PROVIDED DATA >>

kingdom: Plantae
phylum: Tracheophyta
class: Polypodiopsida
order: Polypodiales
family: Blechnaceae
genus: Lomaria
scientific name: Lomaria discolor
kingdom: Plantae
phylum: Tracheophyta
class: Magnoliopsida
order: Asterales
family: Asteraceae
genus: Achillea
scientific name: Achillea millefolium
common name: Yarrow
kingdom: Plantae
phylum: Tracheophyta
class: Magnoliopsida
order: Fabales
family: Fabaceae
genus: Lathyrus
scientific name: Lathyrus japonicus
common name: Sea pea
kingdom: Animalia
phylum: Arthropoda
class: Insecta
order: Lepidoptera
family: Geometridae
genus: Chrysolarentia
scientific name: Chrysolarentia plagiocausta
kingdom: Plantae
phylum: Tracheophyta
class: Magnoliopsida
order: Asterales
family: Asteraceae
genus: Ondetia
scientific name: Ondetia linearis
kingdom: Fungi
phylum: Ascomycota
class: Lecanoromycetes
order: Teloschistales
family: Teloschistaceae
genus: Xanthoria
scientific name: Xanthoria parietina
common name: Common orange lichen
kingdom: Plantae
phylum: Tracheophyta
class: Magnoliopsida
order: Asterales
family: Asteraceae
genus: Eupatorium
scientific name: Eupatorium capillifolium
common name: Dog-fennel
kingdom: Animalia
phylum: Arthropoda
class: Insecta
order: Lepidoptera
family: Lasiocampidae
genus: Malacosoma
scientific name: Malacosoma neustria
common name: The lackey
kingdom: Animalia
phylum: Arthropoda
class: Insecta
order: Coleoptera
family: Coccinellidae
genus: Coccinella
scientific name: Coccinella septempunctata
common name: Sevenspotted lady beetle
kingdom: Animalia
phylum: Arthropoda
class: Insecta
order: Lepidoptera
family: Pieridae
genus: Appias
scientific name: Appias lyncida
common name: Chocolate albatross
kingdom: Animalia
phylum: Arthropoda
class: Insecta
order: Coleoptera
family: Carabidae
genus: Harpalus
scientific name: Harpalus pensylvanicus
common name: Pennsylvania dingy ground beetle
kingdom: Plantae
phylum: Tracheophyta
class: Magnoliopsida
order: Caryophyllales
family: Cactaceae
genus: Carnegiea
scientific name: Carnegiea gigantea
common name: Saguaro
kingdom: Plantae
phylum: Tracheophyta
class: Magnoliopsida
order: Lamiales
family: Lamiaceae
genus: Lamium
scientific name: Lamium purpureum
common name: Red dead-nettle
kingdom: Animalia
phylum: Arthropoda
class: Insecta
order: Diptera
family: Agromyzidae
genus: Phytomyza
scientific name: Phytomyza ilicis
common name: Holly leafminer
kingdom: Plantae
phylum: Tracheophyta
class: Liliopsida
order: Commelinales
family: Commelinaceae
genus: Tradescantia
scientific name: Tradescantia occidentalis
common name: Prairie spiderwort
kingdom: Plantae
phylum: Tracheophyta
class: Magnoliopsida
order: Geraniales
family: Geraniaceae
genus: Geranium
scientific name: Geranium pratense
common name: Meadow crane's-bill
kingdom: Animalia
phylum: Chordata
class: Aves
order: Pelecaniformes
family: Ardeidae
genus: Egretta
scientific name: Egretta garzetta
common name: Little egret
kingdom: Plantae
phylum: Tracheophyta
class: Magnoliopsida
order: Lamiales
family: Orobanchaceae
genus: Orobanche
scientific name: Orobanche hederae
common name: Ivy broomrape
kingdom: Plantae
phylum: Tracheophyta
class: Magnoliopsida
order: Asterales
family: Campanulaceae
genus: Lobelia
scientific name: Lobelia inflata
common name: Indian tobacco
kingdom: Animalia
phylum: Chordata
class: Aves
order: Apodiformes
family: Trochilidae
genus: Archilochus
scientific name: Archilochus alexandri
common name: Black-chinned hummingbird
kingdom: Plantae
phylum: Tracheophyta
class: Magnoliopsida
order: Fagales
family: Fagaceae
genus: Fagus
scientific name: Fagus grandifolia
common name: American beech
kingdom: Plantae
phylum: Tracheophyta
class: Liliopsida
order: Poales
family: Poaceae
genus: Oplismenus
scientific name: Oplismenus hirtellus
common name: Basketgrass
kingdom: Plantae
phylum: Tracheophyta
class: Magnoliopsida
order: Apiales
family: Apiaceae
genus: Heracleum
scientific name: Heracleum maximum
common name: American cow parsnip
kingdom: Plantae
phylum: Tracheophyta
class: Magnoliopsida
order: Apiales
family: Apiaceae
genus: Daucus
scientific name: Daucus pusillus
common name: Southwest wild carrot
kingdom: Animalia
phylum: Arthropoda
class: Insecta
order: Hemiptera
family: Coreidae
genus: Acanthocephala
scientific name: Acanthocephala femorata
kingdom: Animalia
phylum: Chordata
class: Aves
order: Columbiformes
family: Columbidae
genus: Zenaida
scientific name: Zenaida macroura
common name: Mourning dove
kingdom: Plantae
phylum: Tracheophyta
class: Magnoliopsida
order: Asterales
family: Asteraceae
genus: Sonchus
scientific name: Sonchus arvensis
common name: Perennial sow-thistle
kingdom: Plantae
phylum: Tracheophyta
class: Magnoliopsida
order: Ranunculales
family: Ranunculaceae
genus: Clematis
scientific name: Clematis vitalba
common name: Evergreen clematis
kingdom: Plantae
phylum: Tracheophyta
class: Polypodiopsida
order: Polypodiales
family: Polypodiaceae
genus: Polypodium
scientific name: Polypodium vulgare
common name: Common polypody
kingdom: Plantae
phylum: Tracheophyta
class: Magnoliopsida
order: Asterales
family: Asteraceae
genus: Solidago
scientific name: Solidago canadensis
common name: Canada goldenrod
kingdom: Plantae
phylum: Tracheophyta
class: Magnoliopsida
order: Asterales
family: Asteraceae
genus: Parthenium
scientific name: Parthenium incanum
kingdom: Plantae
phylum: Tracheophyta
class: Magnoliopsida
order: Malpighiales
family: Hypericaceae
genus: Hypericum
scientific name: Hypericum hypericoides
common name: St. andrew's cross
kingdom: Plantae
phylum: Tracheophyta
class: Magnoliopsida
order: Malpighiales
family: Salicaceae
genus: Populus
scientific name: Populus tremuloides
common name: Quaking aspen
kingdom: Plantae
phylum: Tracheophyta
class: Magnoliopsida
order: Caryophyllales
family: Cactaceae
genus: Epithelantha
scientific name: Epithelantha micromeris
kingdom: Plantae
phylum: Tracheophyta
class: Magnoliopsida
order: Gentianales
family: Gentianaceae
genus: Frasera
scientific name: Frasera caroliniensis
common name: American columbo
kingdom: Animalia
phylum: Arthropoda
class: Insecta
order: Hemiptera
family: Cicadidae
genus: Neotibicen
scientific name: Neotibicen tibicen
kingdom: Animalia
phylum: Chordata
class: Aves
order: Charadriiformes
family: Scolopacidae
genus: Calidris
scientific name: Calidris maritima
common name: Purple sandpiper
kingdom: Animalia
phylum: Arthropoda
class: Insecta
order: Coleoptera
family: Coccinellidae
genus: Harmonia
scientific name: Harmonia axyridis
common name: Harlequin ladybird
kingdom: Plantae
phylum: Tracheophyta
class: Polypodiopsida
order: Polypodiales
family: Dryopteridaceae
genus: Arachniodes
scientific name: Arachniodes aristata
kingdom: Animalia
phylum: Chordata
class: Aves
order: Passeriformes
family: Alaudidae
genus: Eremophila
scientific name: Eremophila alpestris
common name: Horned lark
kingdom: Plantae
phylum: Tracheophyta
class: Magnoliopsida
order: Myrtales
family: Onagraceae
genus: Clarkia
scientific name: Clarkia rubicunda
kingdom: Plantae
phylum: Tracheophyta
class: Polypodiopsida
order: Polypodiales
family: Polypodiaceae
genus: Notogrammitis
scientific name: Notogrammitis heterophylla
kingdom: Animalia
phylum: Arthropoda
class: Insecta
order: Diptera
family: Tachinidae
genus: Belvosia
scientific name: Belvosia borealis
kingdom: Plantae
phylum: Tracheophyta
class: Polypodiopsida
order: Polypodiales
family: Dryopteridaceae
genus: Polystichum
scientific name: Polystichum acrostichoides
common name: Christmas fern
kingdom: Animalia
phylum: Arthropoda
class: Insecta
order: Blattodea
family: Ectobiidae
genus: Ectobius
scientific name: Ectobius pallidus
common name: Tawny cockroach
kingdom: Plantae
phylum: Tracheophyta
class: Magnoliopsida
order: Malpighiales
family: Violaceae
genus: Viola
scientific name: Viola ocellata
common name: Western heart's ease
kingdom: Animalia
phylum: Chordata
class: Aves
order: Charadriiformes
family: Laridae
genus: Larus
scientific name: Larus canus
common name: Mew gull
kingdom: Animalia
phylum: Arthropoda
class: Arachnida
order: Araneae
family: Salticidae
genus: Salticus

WHAT YOU ARE ASKED TO DO >>
How many lines of the entries above contain the string "American", with uppercase and lowercase letters matched? Report only the number.

SOLUTION FOR THIS TASK >>
3